Kantarın ölçüsü!
Mesela aşırı heyecanlara kapılan kimileri kırmızı halı sermişler, lokma ikramında bulunmuşlar, “hoş geldiniz” pankartı açmışlar, hatta Cumhurbaşkanımız barikata kadar teşrifte bulunmuşlar!
Cumhurbaşkanının geçişlerin başlamasını yerinde izleme davranışını, hatta lokma ikramını anlarım da o kırmızı halı işi var ya, o kırmızı halı işi!
Kantarın ölçüsünün kaçtığını göstermiyor mu?
Doğrudur, pandemiden dolayı ekonomik zorluklar içine düşüldü, iflaslar yaşandı, kepenkler aylarca açılamadı, zor günler geçirdik hatta geçirmeye devam ediyoruz.
Yurt dışından ve de güneyden gelen turistin ülke ekonomisine yaptığı katkıyı, Üniversitelere dış ülkelerden akın eden binlerce öğrencinin yarattığı ekonomik canlılığı özler olduk !
Ne var ki kırmızı halının o barikatta kullanılmış olması, göstermiş olduğumuz zafiyetten dolayı kızarması gereken yüzümüzün yerlerde pas-pas yapılmış olması demektir!
Kapıların açılmasına bizim gösterdiğimiz ortam boyutunda güneyde bir hareketlenme, bir tepki yaşandı mı?
Yaşanmadı!
Halbuki güneyden kuzeye kayan ekonominin boyutu ile kuzeyden güneye kayan para miktarını hesapladığımızda güneyin Türklerin altına rengarenk uçan halı sermeleri lazım!
Yıllardır bin bir zorlukla yapılan maaş ödemeleri bu bir yıl boyunca kendi ülkemizde harcandı!
Doğrudur, bu süre içinde güneyden kuzeye herhangi bir ekonomik hareketlenme olmadı ama güneyden gelen boyutundaki miktarlar da kuzeyden güneye kaçmadı!
Bu nedenlerdendir ki o yerlere serilen kırmızı halıya bakarak yüzümüzün kızarması lazım!
Kapılar açıkken en küçük gereksinimlerini güneyden temin eden insanlarımız var!
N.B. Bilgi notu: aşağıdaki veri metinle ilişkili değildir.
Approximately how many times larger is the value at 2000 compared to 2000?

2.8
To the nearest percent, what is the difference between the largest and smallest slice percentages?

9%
Dövizin yükselişi karşısında cazip olmaktan çıkmış olan fiyatsal farklara aldırmadan alışveriş yapıyorlar.
Bu nedenlerden dolayı giren le çıkan, eşitlenmiş oluyor!
Kimilerimiz yabancı ürün hayranlığından, kimilerimiz ürünlerdeki kalite farklılıklarından, bazılarımız et ve et ürünlerindeki fiyat farklarından dolayı hatırı sayılır miktarlar güneye kaçıyor.
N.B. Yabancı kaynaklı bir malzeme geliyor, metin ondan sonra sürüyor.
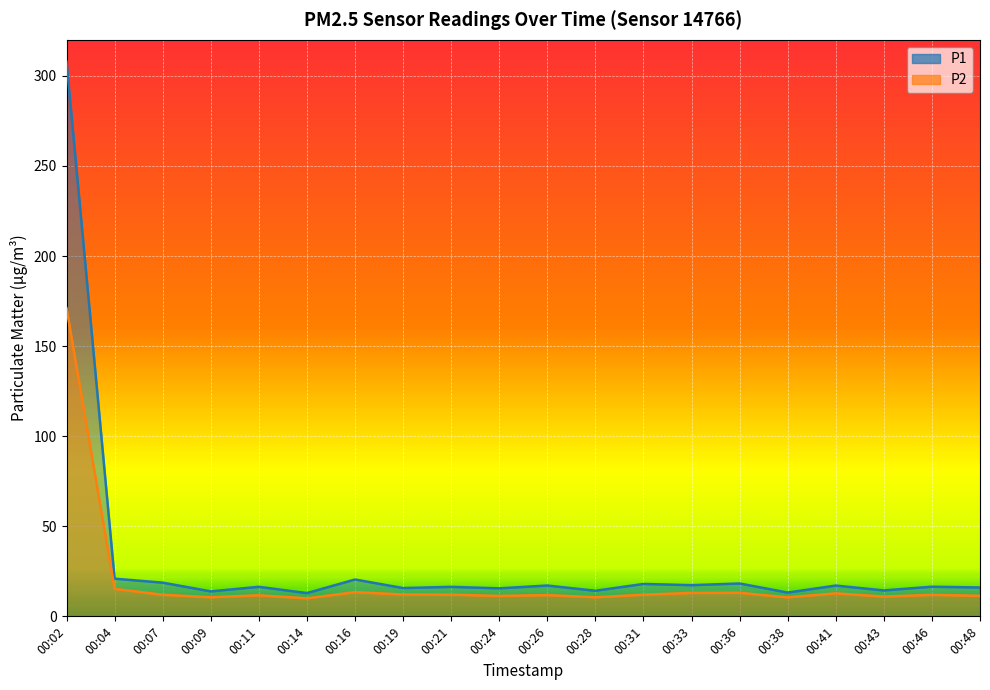

What is the sum of the P1 values at 00:14 and 00:33?

30.2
Ne var ki bize kırmızı halı seren yok, lokma ikramında bulunan, “hoş geldiniz” pankartı açan da yok!
Öyleyse bu dengesiz davranışlar niye?
Coşmanın, kantarın ölçüsünü ileride “koz” olacak şekilde zafiyet içinde kaçırmış olmanın alemi ne?
Kendi kendimizi “Rum’a muhtaç” durumlara sokmanın amacı ne?